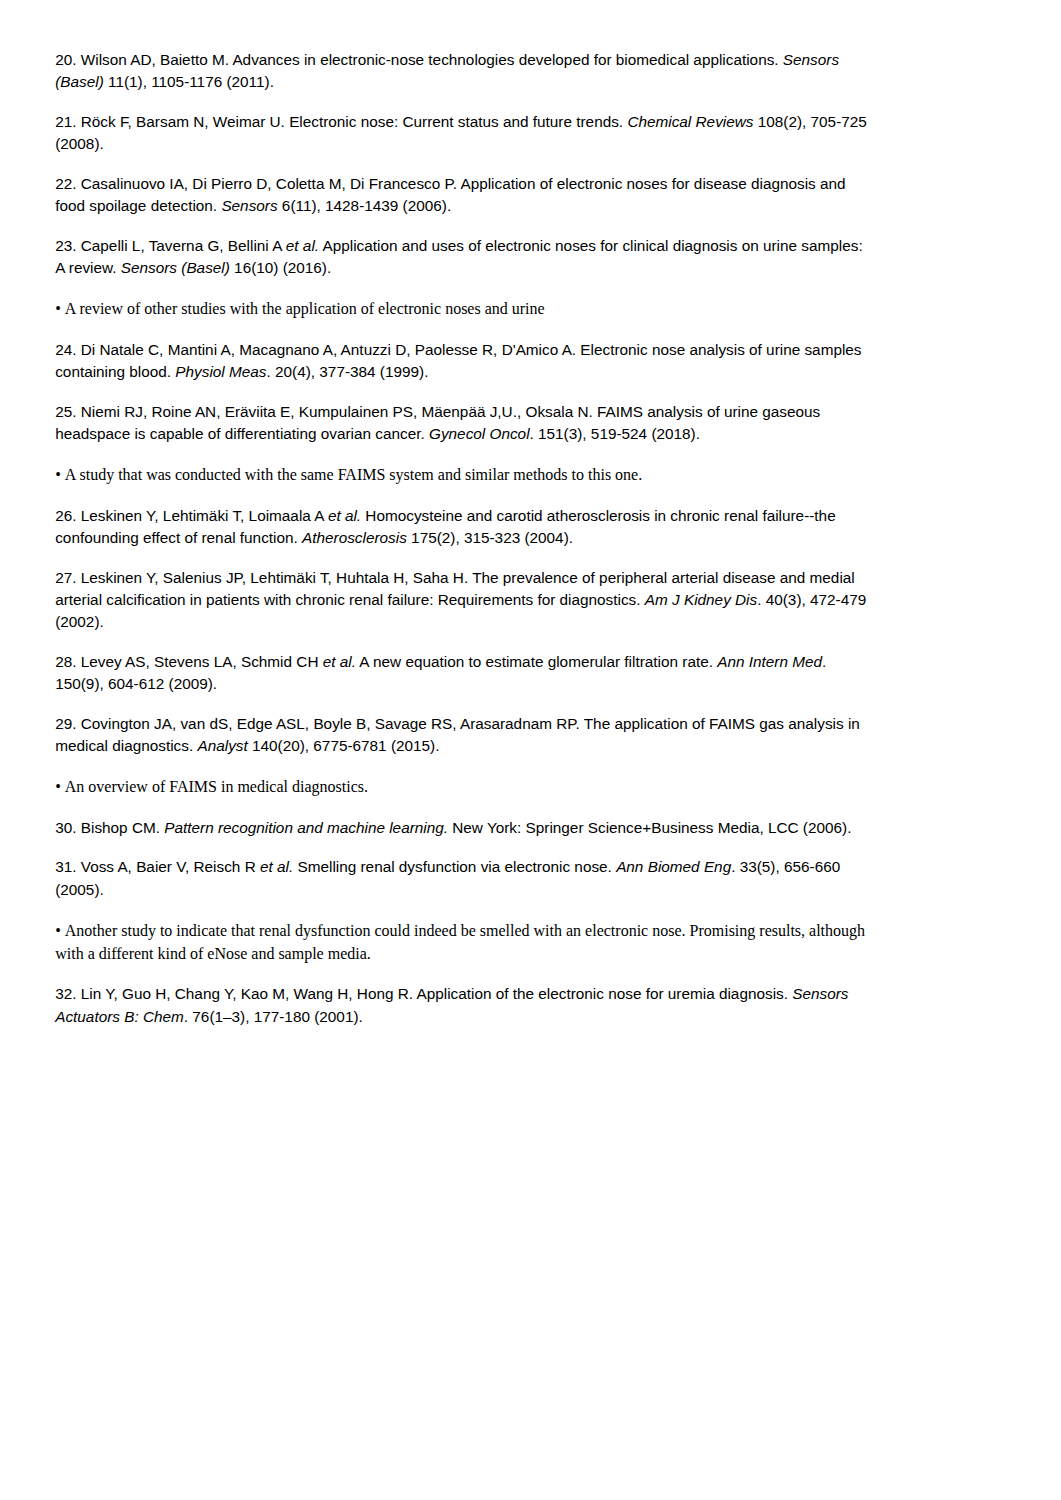20. Wilson AD, Baietto M. Advances in electronic-nose technologies developed for biomedical applications. Sensors (Basel) 11(1), 1105-1176 (2011).
21. Röck F, Barsam N, Weimar U. Electronic nose: Current status and future trends. Chemical Reviews 108(2), 705-725 (2008).
22. Casalinuovo IA, Di Pierro D, Coletta M, Di Francesco P. Application of electronic noses for disease diagnosis and food spoilage detection. Sensors 6(11), 1428-1439 (2006).
23. Capelli L, Taverna G, Bellini A et al. Application and uses of electronic noses for clinical diagnosis on urine samples: A review. Sensors (Basel) 16(10) (2016).
A review of other studies with the application of electronic noses and urine
24. Di Natale C, Mantini A, Macagnano A, Antuzzi D, Paolesse R, D'Amico A. Electronic nose analysis of urine samples containing blood. Physiol Meas. 20(4), 377-384 (1999).
25. Niemi RJ, Roine AN, Eräviita E, Kumpulainen PS, Mäenpää J,U., Oksala N. FAIMS analysis of urine gaseous headspace is capable of differentiating ovarian cancer. Gynecol Oncol. 151(3), 519-524 (2018).
A study that was conducted with the same FAIMS system and similar methods to this one.
26. Leskinen Y, Lehtimäki T, Loimaala A et al. Homocysteine and carotid atherosclerosis in chronic renal failure--the confounding effect of renal function. Atherosclerosis 175(2), 315-323 (2004).
27. Leskinen Y, Salenius JP, Lehtimäki T, Huhtala H, Saha H. The prevalence of peripheral arterial disease and medial arterial calcification in patients with chronic renal failure: Requirements for diagnostics. Am J Kidney Dis. 40(3), 472-479 (2002).
28. Levey AS, Stevens LA, Schmid CH et al. A new equation to estimate glomerular filtration rate. Ann Intern Med. 150(9), 604-612 (2009).
29. Covington JA, van dS, Edge ASL, Boyle B, Savage RS, Arasaradnam RP. The application of FAIMS gas analysis in medical diagnostics. Analyst 140(20), 6775-6781 (2015).
An overview of FAIMS in medical diagnostics.
30. Bishop CM. Pattern recognition and machine learning. New York: Springer Science+Business Media, LCC (2006).
31. Voss A, Baier V, Reisch R et al. Smelling renal dysfunction via electronic nose. Ann Biomed Eng. 33(5), 656-660 (2005).
Another study to indicate that renal dysfunction could indeed be smelled with an electronic nose. Promising results, although with a different kind of eNose and sample media.
32. Lin Y, Guo H, Chang Y, Kao M, Wang H, Hong R. Application of the electronic nose for uremia diagnosis. Sensors Actuators B: Chem. 76(1–3), 177-180 (2001).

==========

▸ DESCRIPTION OF THE TASK
From the entries above, print the lines beginning at the one with "22. Casalinuovo IA, Di" and stopping after the one with "A study that", exactly as written and with nothing else.

▸ RESPONSE FOR THIS EXERCISE
22. Casalinuovo IA, Di Pierro D, Coletta M, Di Francesco P. Application of electronic noses for disease diagnosis and food spoilage detection. Sensors 6(11), 1428-1439 (2006).
23. Capelli L, Taverna G, Bellini A et al. Application and uses of electronic noses for clinical diagnosis on urine samples: A review. Sensors (Basel) 16(10) (2016).
A review of other studies with the application of electronic noses and urine
24. Di Natale C, Mantini A, Macagnano A, Antuzzi D, Paolesse R, D'Amico A. Electronic nose analysis of urine samples containing blood. Physiol Meas. 20(4), 377-384 (1999).
25. Niemi RJ, Roine AN, Eräviita E, Kumpulainen PS, Mäenpää J,U., Oksala N. FAIMS analysis of urine gaseous headspace is capable of differentiating ovarian cancer. Gynecol Oncol. 151(3), 519-524 (2018).
A study that was conducted with the same FAIMS system and similar methods to this one.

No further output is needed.